Leonard mengungkapkan pengungkapan kasus bermula pada 28 Juni 2019 saat penyidik mendapatkan informasi dari masyarakat tentang adanya perbuatan asusila di Vila Yosi, Kecamatan Prigen, Kabupaten Pasuruan. Kemudian pada 1 Juli 2019, petugas melakukan penyelidikan terkait laporan tersebut.

"Kemudian sekitar pukul 14.30 petugas melakukan penggeledahan dan mendapati satu orang perempuan atas nama PR, sedang berhubungan seks dengan dua orang laki-laki atas nama NH dan BS," ujar Leonard Sinambela.

Sementara itu, tersangka NH mengaku nekat menjual isterinya untuk membayar utang biaya sesar sang isteri. Bapak satu anak tersebut mengaku penjualan jasa dilakukan berdasarkan kesepakatan dengan sang istri. NH juga mengaku istrinya tidak merasa keberatan atas penjualan jasa layanan seks tersebut.

"Uangnya untuk bayar utang dulu bekas sesar istri saat melahirkan. Ini kesepakatan berdua, tidak ada paksaan," ujar pria yang mengaku sebagai karyawan pabrik tersebut.

NH mengaku sudah tiga bulan menawarkan sang istri melalui media sosial Twitter untuk layanan jasa seksual tersebut.
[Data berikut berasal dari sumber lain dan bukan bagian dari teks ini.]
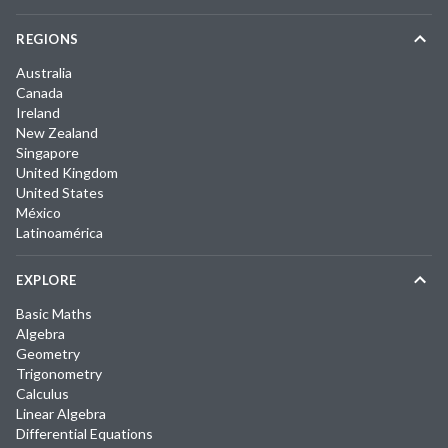
REGIONS
Australia
Canada
Ireland
New Zealand
Singapore
United Kingdom
United States
México
Latinoamérica
EXPLORE
Basic Maths
Algebra
Geometry
Trigonometry
Calculus
Linear Algebra
Differential Equations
NH mengaku sejauh ini istrinya sudah melayani tiga pria hidung belang dengan layanan jasa seksual bertiga.

"Kalau swinger belum pernah. Baru threesome ," ujar NH.

Selain mengamankan tersangka NH, beserta korban PR dan BS, petugas juga mengamankan berbagai barang bukti, di antaranya uang senilai Rp1,5 juta, dua unit ponsel, satu buah selimut, satu buah baju tidur perempuan, satu buah bra, dan tiga buah celana dalam.
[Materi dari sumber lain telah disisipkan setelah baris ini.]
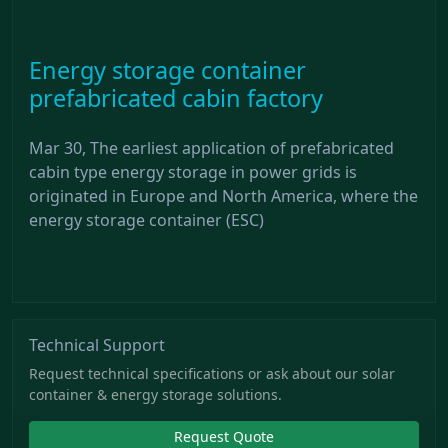
Energy storage container
prefabricated cabin factory
Mar 30, The earliest application of prefabricated
cabin type energy storage in power grids is
originated in Europe and North America, where the
energy storage container (ESC)
Technical Support
Request technical specifications or ask about our solar
container & energy storage solutions.
Request Quote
Tersangka NH, kata Leonard, diancam Pasal 269 KUHP tentang tindak pidana dengan sengaja mengadakan, atau memudahkan cabul dengan orang lain, dengan ancaman hukuman satu tahun empat bulan penjara. Tersangka juga diancam Pasal 506 KUHP tentang tindak pidana mengambil keuntungan dari pelacuran perempuan dengan ancaman satu tahun penjara.